Should I tell my employer?
"For a certain period of time, I kept it pretty close to my
chest," says Knitowski. "You never want to disclose all
of your thoughts to your bosses or sometimes even your own family.
You have to sort through all the opportunities, figure out what
you're really going to do and then be upfront with
people."
That's what Sikora did. When he got more serious about
starting his business part time but was still working full time, he
approached his bosses, who were very understanding. They arranged
an informal agreement stating that either side would give six
months' notice before terminating their working relationship.
"It's much easier to be upfront," says Sikora.
"It made things simpler because I wasn't trying to hide
what I was doing."
Reiners agrees. "Don't burn bridges. You want your
reputation unbesmirched, and you may want to utilize your current
employer as a reference, a customer or a supplier-all kinds of
relationships you don't want to destroy."
What sort of business is best to start part time?
"All the personal services," says Reiners, "and
all the functions that can be easily outsourced." Steer clear
of trying to set up any manufacturing part time, as the big outlay
of capital for both production and distribution is prohibitively
expensive.
How am I going to fit a part-time business into my
schedule?
"You need to forcibly schedule your day," says
Knitowski, who juggled family, school, a full-time job and his
start-up. "The best thing I found was to schedule meetings in
my personal life the same way I would business or school."
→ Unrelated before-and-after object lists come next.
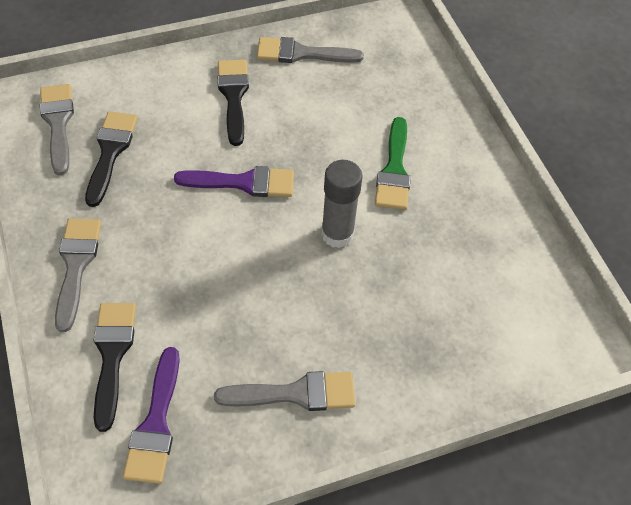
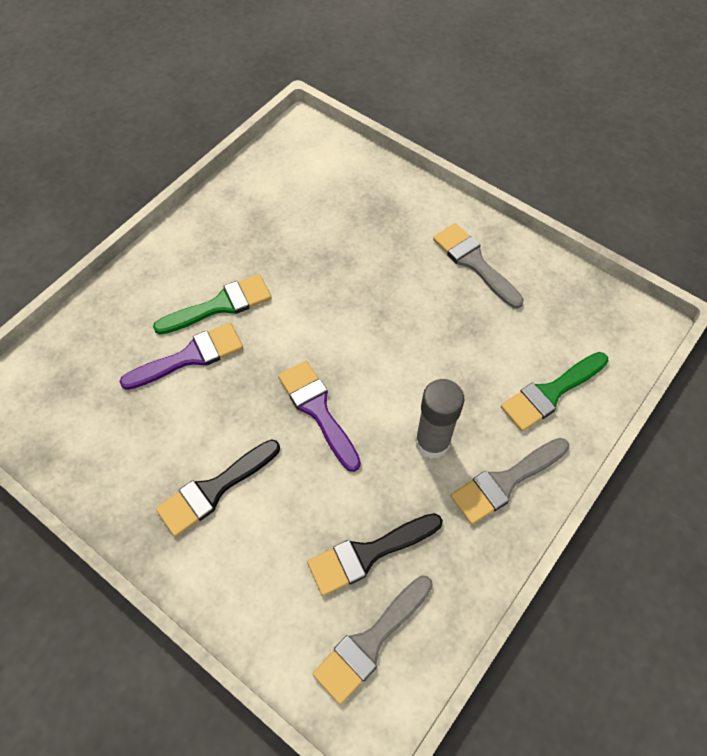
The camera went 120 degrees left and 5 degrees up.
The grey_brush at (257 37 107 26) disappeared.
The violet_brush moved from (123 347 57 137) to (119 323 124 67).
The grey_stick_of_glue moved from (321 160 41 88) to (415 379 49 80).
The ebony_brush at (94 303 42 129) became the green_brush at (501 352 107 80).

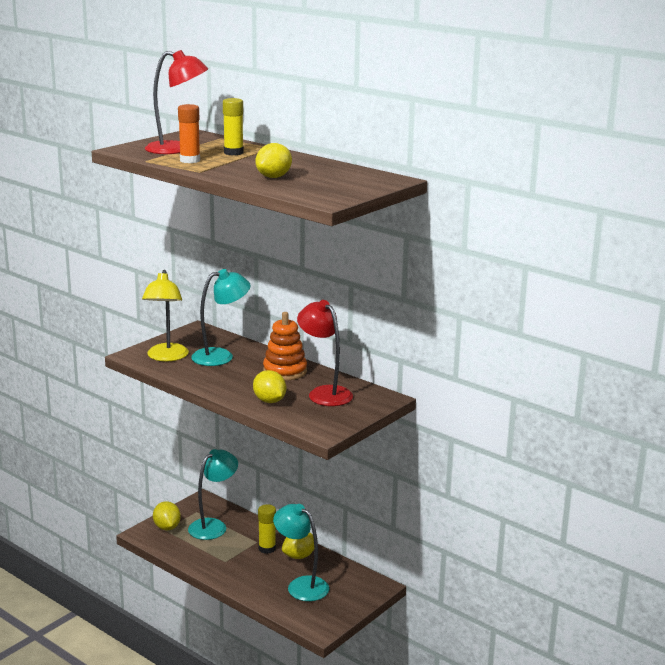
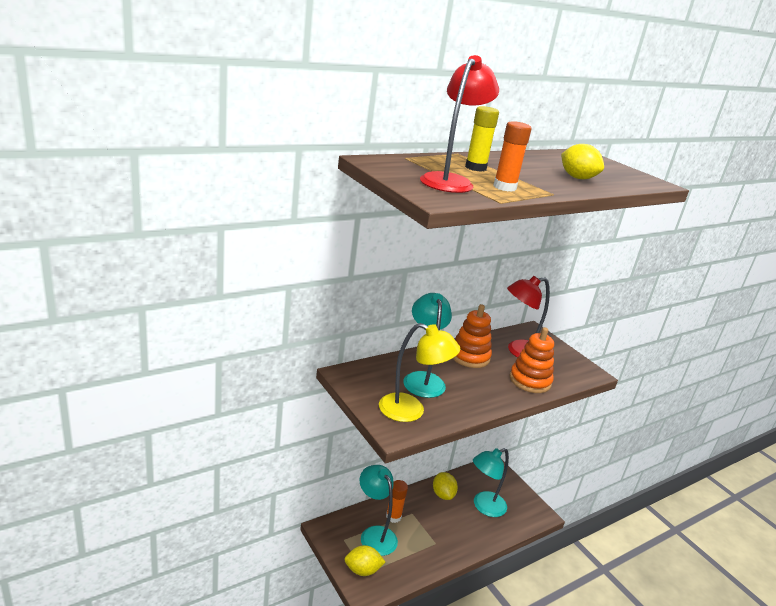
The camera went 75 degrees left and 5 degrees up.
The bright_yellow_stick_of_glue at (258 504 18 50) disappeared.
The orange_stick_of_glue at (386 480 22 43) appeared.
The bright_yellow_toy_lemon at (253 370 33 33) was replaced by the orange_ring_stacker at (510 327 44 66).

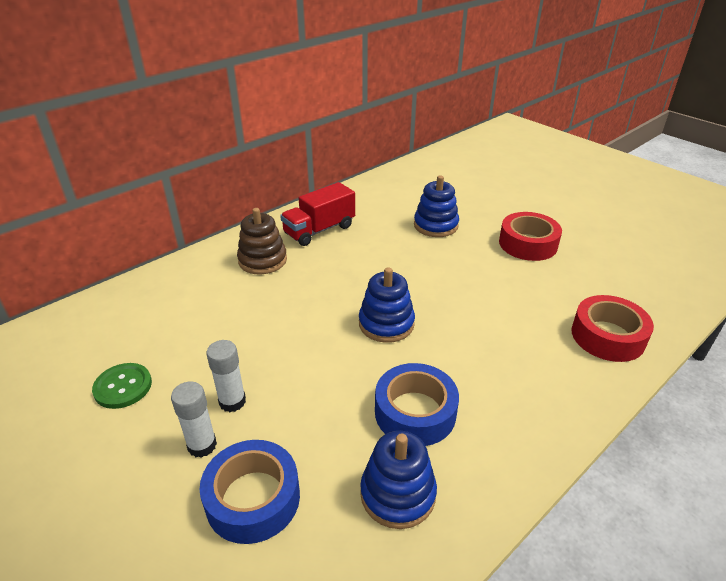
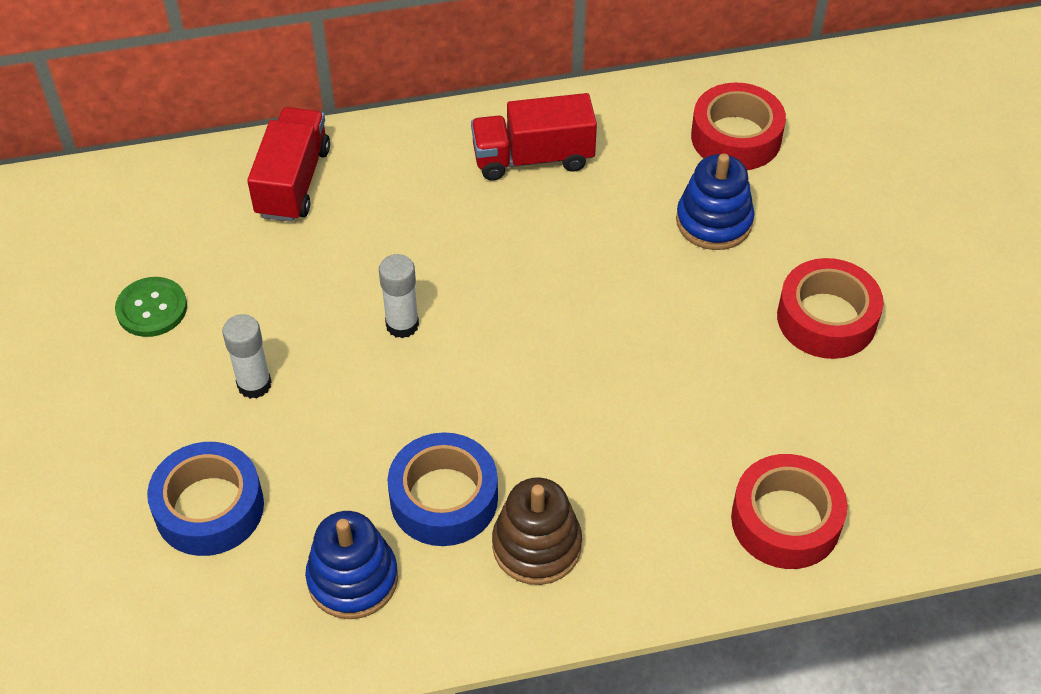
The camera went 30 degrees right and 15 degrees up.
The royal_blue_ring_stacker at (359 267 56 76) disappeared.
The crimson_lorry at (247 107 83 115) appeared.
The crimson_roll_of_tape at (691 83 95 87) appeared.
The white_stick_of_glue moved from (171 382 46 76) to (379 254 40 84).
The dark_brown_ring_stacker moved from (237 208 50 66) to (492 478 90 107).

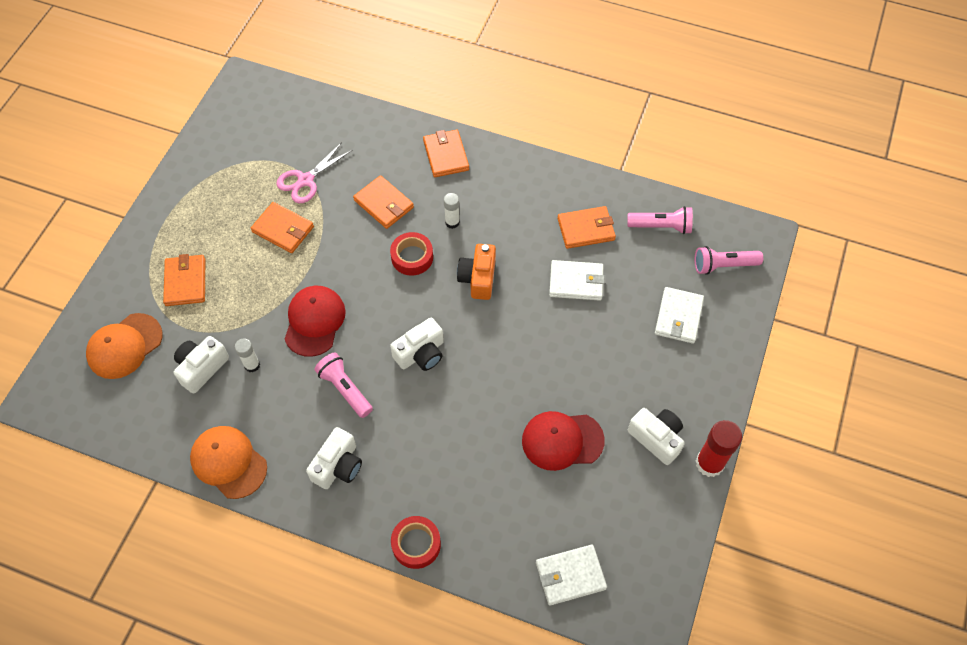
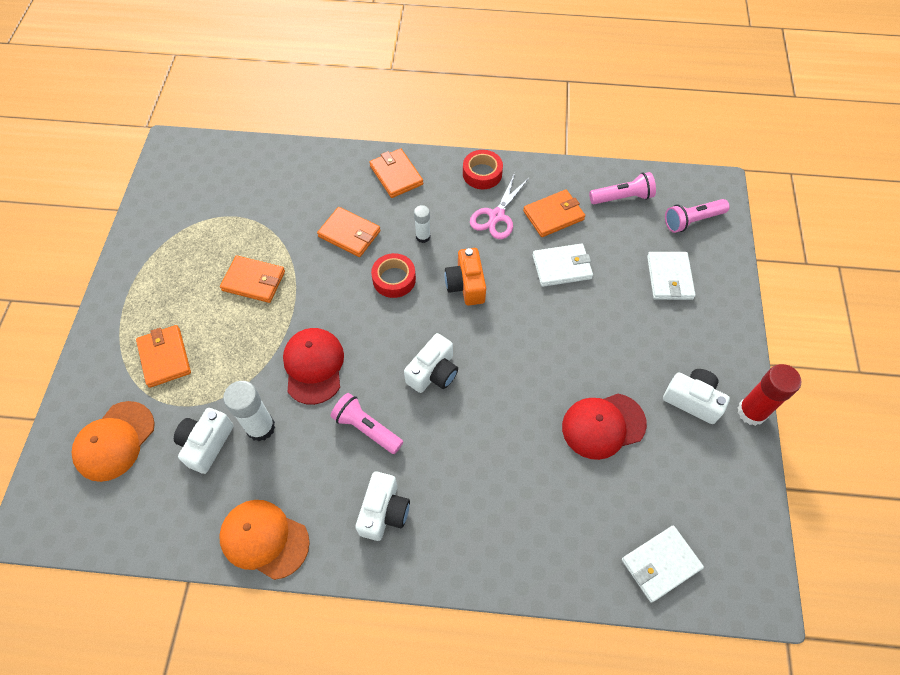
The camera went 15 degrees left and 0 degrees up.
The pink_shears moved from (276 142 77 61) to (470 173 59 66).
The crimson_roll_of_tape moved from (391 516 50 53) to (463 150 40 39).
The white_stick_of_glue at (235 338 25 34) changed to 1.72 times the size.

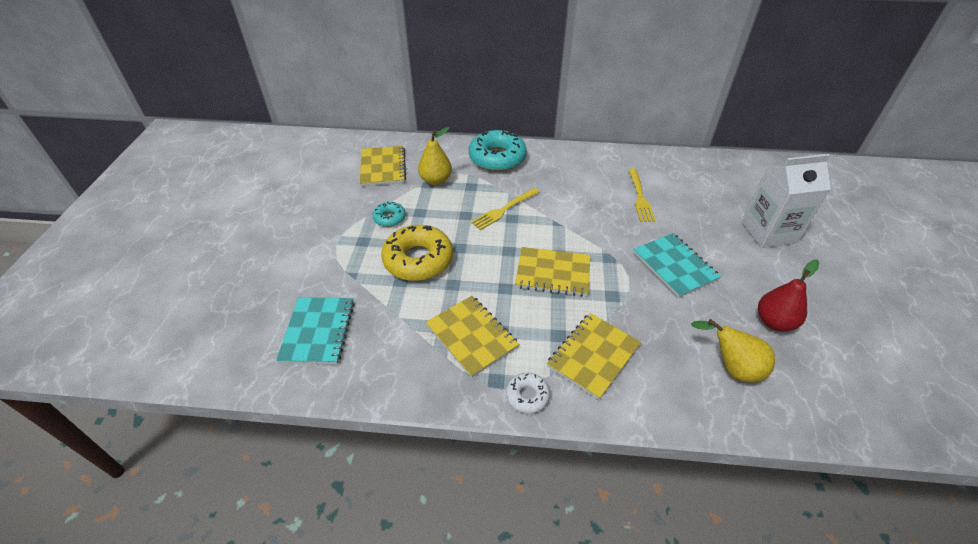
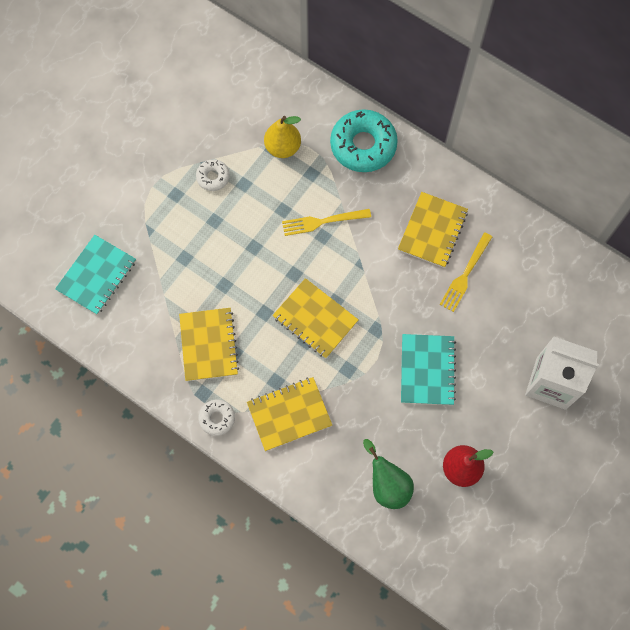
The camera went 30 degrees right and 25 degrees up.
The bright_yellow_glazed_donut at (381 225 72 56) disappeared.
The bright_yellow_notebook moved from (360 146 46 40) to (398 192 70 76).
The turquoise_glazed_donut at (373 201 33 26) became the white_glazed_donut at (196 159 34 32).
The bright_yellow_toy_pear at (691 319 84 64) became the green_toy_pear at (363 439 51 70).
This is especially important for those part-timers who do their
work at home. "It's very easy to become a home owner
rather than a home worker," warns Reiners. When you schedule
time to work on your business at home, work on your business.
Where can I get information to help me plan?
Besides business-planning courses and books, there are a myriad
of resources and organizations to assist you. Sikora got 35 percent
of his start-up help from websites and e-mail correspondence from
those he met online. "I've gotten a lot of helpful ideas,
suggestions and leads from people I've never met
face-to-face."
Reiners recommends trade associations (many offer free
literature on starting businesses in their fields), libraries,
SBDCs (at a university near you), local and state chambers of
commerce and the Census (great for marketing data).
Also keep in mind that fledgling entrepreneurs often lack focus
in the planning stages. They have "the desire to be all things
to all people but the lack of time and ability to do so," says
Reiners. Narrow your business so you have a market realistically
suited to your product or service.
But What Can I Do?
Here are some of the best homebased businesses to start and run
part-time:
- Know tons of spelling and grammatical rules?
Editing/proofreading
- Believe cleanliness is next to godliness? Cleaning
services
- Enjoy conjuring order from chaos? Professional organizer
- Got a second language under your belt?
Translator/interpreter
- Want to put that college degree to use? Tutoring
(computer/scholastic)
- Think you can do better than last night's atrocious
business reception? Meeting and event planning
-from The Best Home Businesses for the 21st Century by
Paul and Sarah Edwards
Part Time to Big Time
- Mary Kay Ash discovered her talent for selling when she took
part-time work peddling encyclopedias to support her family-she
sold a three month quota in a day and a half. She would later
parlay this knack into her own multimillion-dollar Mary Kay
Cosmetics.
- Taking time away from a never-to-be-finished med-school degree,
Michael Dell spent his spare time refurbishing old computers for
resale from his University of Texas, Austin, dorm room. The
cash-cow hobby evolved into Dell Computer Corp., a nearly $96
billion computer systems company.
- Eileen Ford was working full time as a stylist (at two jobs!)
when her first child was born. For an infusion of household
capital, she took on extra work as an agent for a few models. Her
part-time work eventually blossomed into the world-famous Ford
Modeling Agency, which she co-founded with her husband, Jerry.